[SERVER-40433] Mongodump extremely slow on 4.0.8 Created: 02/Apr/19  Updated: 20/Aug/19  Resolved: 20/Aug/19

Status: Closed
Project: Core Server
Component/s: None
Affects Version/s: 4.0.8
Fix Version/s: None

Type: Bug Priority: Major - P3
Reporter: Paul Henderson Assignee: Danny Hatcher (Inactive)
Resolution: Done Votes: 1
Labels: None
Remaining Estimate: Not Specified
Time Spent: Not Specified
Original Estimate: Not Specified

Attachments: PNG File 40433.png     PNG File SERVER-40433-3.6.6-vs-4.0.9-eviction.png     PNG File Screen Shot 2019-05-21 at 11.44.02 AM.png     PNG File Screen Shot 2019-05-21 at 11.44.10 AM.png     PNG File comparison.png     PNG File image-2019-06-20-17-14-07-249.png     PNG File server-40433-3.6.png     PNG File server-40433-4.09-metrics.png     PNG File server-40433-lock-issue.png    
Issue Links:
Problem/Incident
is caused by WT-4194 Improve fairness of eviction with mul... Closed
is caused by WT-4869 Stop adding cache pressure when evict... Closed
Related
related to WT-4758 Create a workload that bottlenecks on... Closed
related to WT-4878 Disable random dhandle selection and ... Closed
Operating System: ALL
Sprint: Storage Engines 2019-07-01
Participants:
Story Points: 3

 Description   

Since upgrading to mongo 4.0.8 from 3.4.6 our mongodumps have become extremely slow.

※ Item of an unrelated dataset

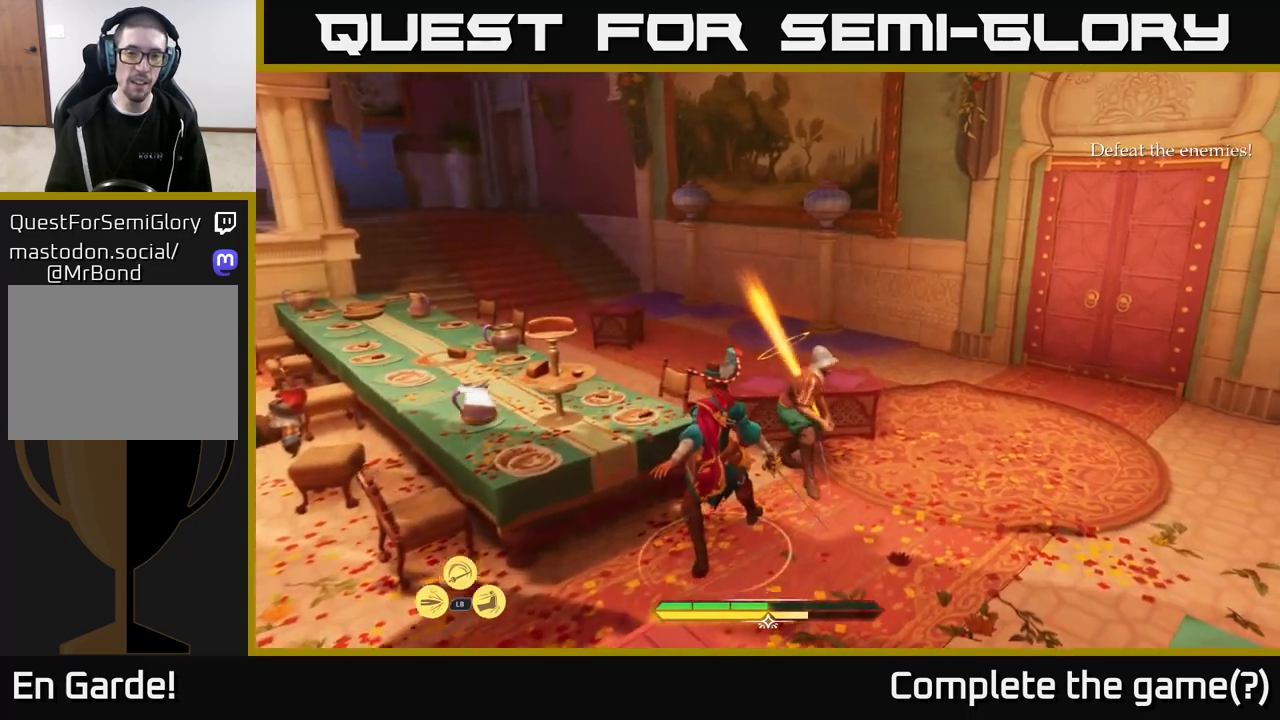
{"buttons": [], "left_stick": "center", "right_stick": "center", "events": [[150, "right_stick", "left"], [267, "left_stick", "left"], [333, "right_stick", "center"], [417, "X", "down"], [483, "X", "up"], [483, "left_stick", "center"]]}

mongodump --archive=${DIR}.gz \
-h ${MONGO_REPL_SET_NAME}/${MONGO_SET} \
-u ${MONGO_USER} \
-p ${MONGO_PWD} \
--gzip \
--readPreference secondaryPreferred \
--ssl \
--sslCAFile mongodb-ca.crt \
--authenticationDatabase admin \
--${DB_OR_OPLOG} \
--forceTableScan 

is the command we run for backups. Since the upgrade we are seeing about 10x slower backups.
Tried moving to a new machine with more memory and didn't see any speed improvement. CPU has 1 core at 100% while the rest of the cores have little to no activity. iostat doesn't show disk to be anywhere near saturated. We have tried running mongodump with the 3.6 and 4.0 cli too without any improvement. 



 Comments   
Comment by Danny Hatcher (Inactive) [ 20/Aug/19 ]

Ah I apologize for the confusion! Thanks for letting us know and for your patience while we fixed the problem.

Comment by Devon Yang [ 19/Aug/19 ]

Sorry if it wasn't clear, I can confirm the issue is resolved for us in 4.0.12 on behalf of Paul.

Comment by Danny Hatcher (Inactive) [ 19/Aug/19 ]

paulblend, as Devon mentioned, we implemented the fix we were waiting for in 4.0.12. Could you please try upgrading a Secondary and see if performance is improved?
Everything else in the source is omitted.